Filed Under: Do it yourself, Hardware    by: ITC

Building a picnic table is a hefty project. Here are some tips that will help you to build something both you and your family can enjoy.

Prep tips:

1) Placement.

Stand in the area where you think you will be placing the picnic table and think about which size and shape will work best with your yard or patio and your family size. A family of four will need a different table than a family of six.

2) Size and shape.

Do you want the normal rectangular table or do you want an octagon shape? How much sun does the space get and do you need to design a table that can hold an umbrella for shade? Will you be using your outdoor eating area for entertaining? How do you plan on accommodating guests?

3) Find a design or create one.

There are many very intricate start-to-finish details of building a picnic table but once you know the size and shape you want, you can hit the design books. Don’t forget about the internet. There are several designs available online.

If your space and family need something more creative than what is available in design books, you can try designing your own. However, review various professionally designed tables to ensure you are incorporating all the necessary elements.

Construction tips:

1) Cedar is an excellent wood for use outdoors. It is not just for closets. The oil inside cedar helps it stand up to the elements and the wood is beautiful with a nice even grain. If you include some pieces of aromatic cedar, you will also experience built-in pest control.

2) Lumber. Some designs call for the table to be made out of 2×4 pieces of lumber. 2X4 pieces of lumber work well for the support structure but 2X6 pieces seem to work better for the top and/or seating. Do not use anything smaller than 2X4.

3) Work outside. Unless you have a very large workshop, you may want to consider working on this project outside. You will need a good amount of space for cutting the long pieces of wood and for assembly. Make sure you check your weather report before beginning.

4) Use decking screws for the top and carriage bolts for the supports.
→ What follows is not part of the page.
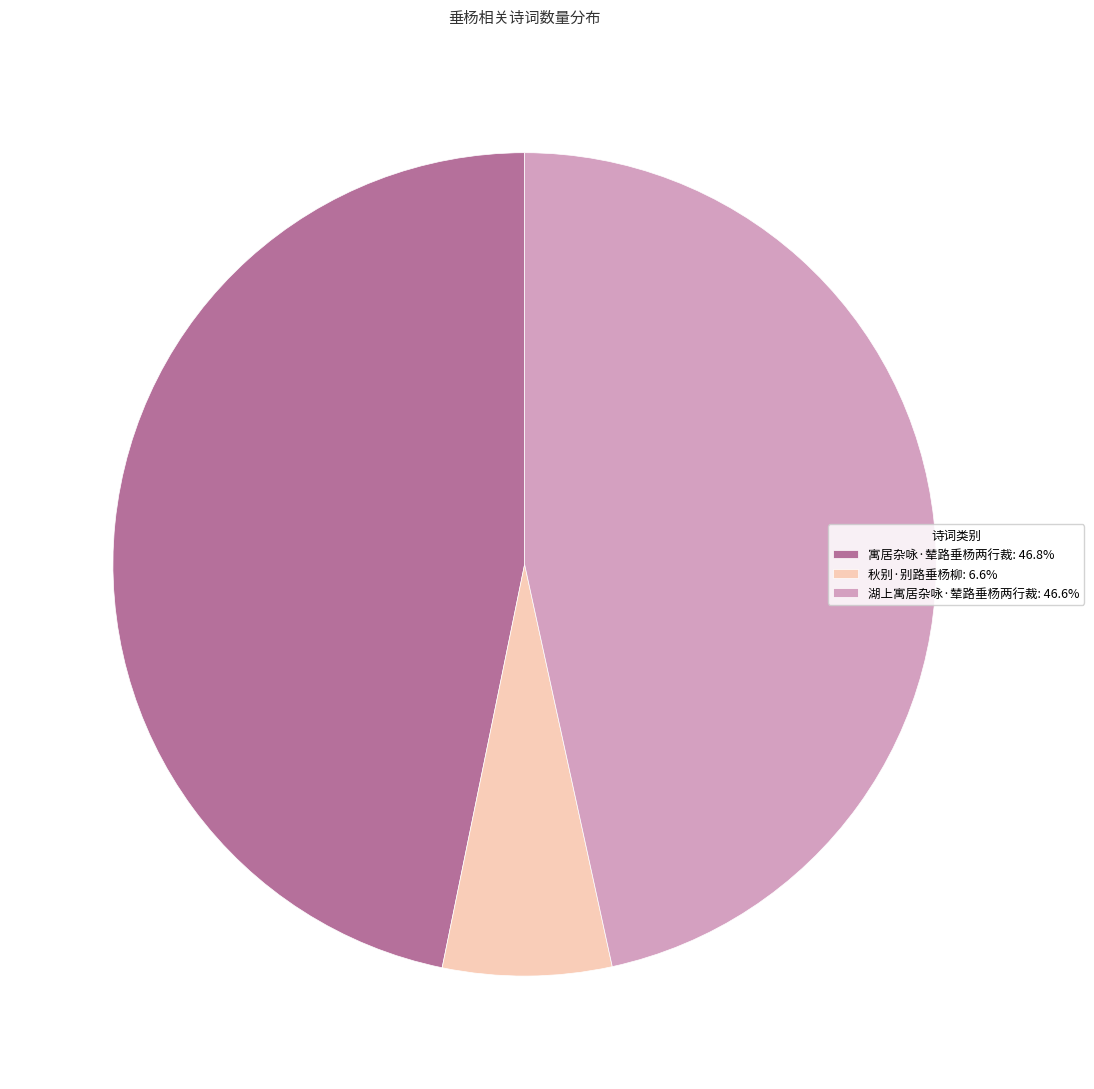

Does 秋别·别路垂杨柳 represent more than half of the total?

No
Some designs call for nails to be used on the top and seating. Screws, however, work better in the event a board should get damaged and need to be replaced.

5) Paint, stain or varnish. Even beautiful cedar needs a protective coat. Most paints and stains, even outdoor ones, will fade with sun exposure. Using a varnish that will bring out the natural beauty of the wood will work better. Make sure you pick a tough varnish that can stand up to the elements and apply it properly. Marine varnish, sometimes called spar varnish, is an excellent choice for a picnic table.

If the varnish you use contains linseed oil, make sure you properly dispose of any soaked rags to avoid potential problems. As linseed oil dries, it oxidizes. As it oxidizes, it will generate heat and may cause wadded rags and towels to spontaneously combust.

As always, use diligence when dealing with any power tools. Always follow proper safety procedures including eye protection and hearing protection. If you properly build your own picnic table, it should outlast commercially available tables by years.